━━ EXCERPTED RECORDS

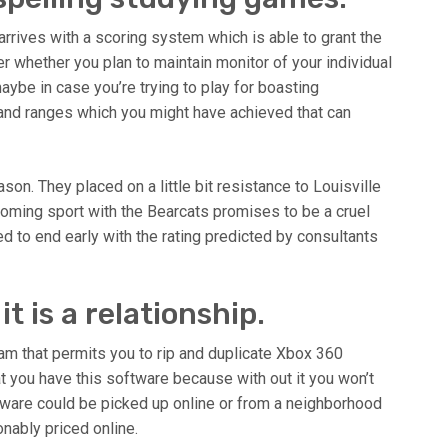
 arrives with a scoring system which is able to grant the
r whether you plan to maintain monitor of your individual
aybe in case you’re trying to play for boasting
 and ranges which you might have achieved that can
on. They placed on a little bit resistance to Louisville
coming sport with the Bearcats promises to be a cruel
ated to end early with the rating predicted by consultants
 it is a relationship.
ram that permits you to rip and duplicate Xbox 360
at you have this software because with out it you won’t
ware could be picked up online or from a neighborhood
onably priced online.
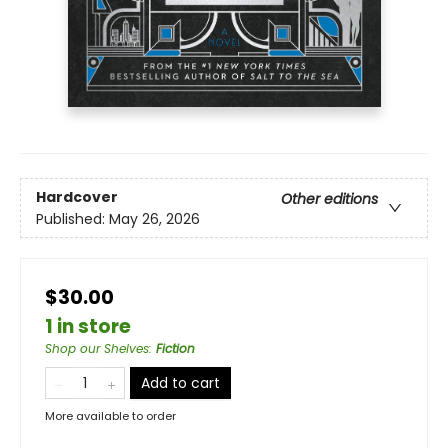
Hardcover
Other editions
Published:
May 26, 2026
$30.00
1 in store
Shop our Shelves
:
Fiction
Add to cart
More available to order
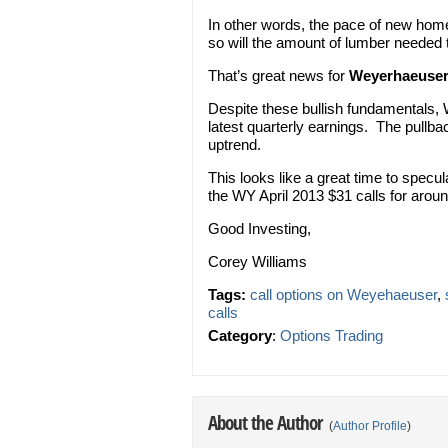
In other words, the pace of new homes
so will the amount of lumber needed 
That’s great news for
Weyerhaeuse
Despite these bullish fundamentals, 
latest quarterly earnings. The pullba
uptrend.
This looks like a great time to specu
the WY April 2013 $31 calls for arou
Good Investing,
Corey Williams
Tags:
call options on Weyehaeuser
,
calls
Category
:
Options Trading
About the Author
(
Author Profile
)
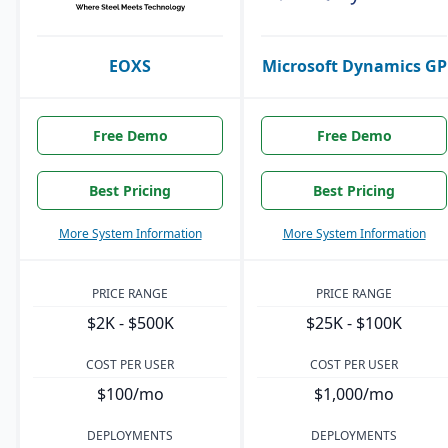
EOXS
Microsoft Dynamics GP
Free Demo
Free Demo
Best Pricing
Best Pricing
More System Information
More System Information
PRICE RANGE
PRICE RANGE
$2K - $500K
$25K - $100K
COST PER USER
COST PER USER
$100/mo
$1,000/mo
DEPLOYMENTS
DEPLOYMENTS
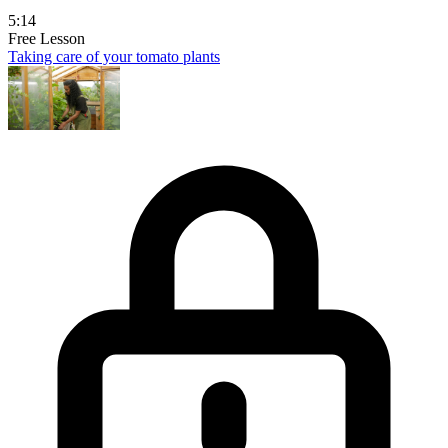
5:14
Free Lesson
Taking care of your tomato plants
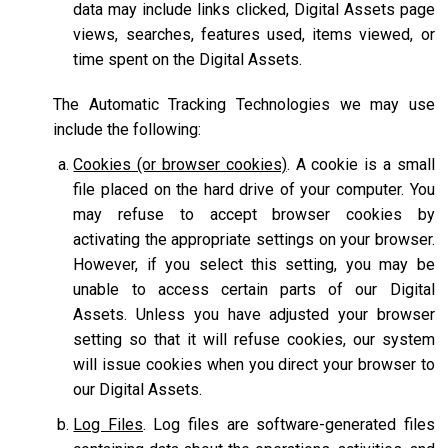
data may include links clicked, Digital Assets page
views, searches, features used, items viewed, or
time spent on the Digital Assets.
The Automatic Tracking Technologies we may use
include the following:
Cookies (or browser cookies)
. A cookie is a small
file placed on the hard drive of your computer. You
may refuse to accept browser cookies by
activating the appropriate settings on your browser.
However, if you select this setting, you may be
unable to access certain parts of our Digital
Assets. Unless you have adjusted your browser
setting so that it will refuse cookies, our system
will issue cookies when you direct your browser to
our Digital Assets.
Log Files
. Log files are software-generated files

━━━━
━━ EXCERPTED RECORDS

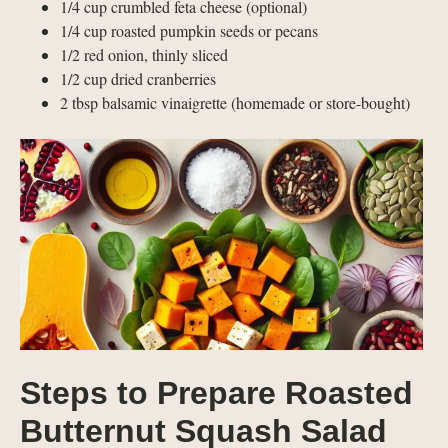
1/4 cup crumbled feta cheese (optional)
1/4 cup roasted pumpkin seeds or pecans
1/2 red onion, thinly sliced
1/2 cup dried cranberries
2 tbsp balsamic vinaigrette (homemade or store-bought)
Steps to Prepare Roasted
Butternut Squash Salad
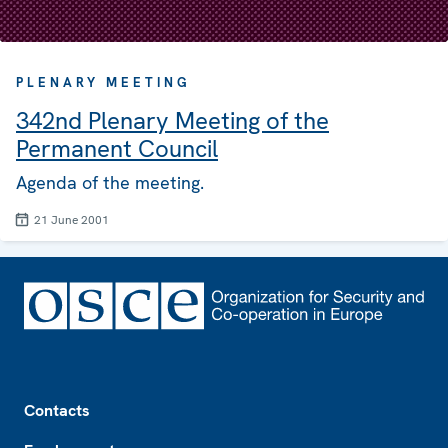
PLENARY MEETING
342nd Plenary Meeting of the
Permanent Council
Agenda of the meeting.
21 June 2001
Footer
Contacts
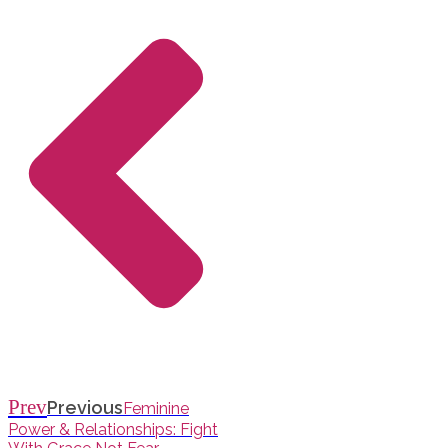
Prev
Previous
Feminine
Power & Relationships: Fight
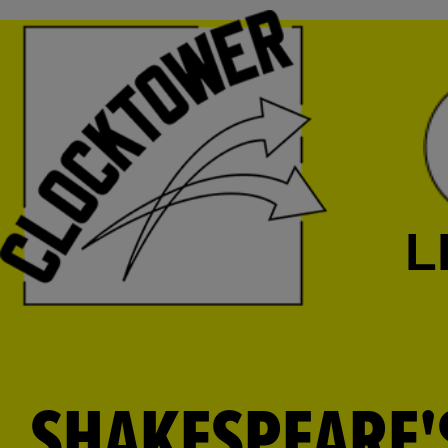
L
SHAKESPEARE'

━━━━

TASK ITEM: Return every line above, from the one holding "arrives with a" through the one holding "More available to order", both ends included. Leave the pictures out of your answer.

FINISHED TASK:
 arrives with a scoring system which is able to grant the
r whether you plan to maintain monitor of your individual
aybe in case you’re trying to play for boasting
 and ranges which you might have achieved that can
on. They placed on a little bit resistance to Louisville
coming sport with the Bearcats promises to be a cruel
ated to end early with the rating predicted by consultants
 it is a relationship.
ram that permits you to rip and duplicate Xbox 360
at you have this software because with out it you won’t
ware could be picked up online or from a neighborhood
onably priced online.
Hardcover
Other editions
Published:
May 26, 2026
$30.00
1 in store
Shop our Shelves
:
Fiction
Add to cart
More available to order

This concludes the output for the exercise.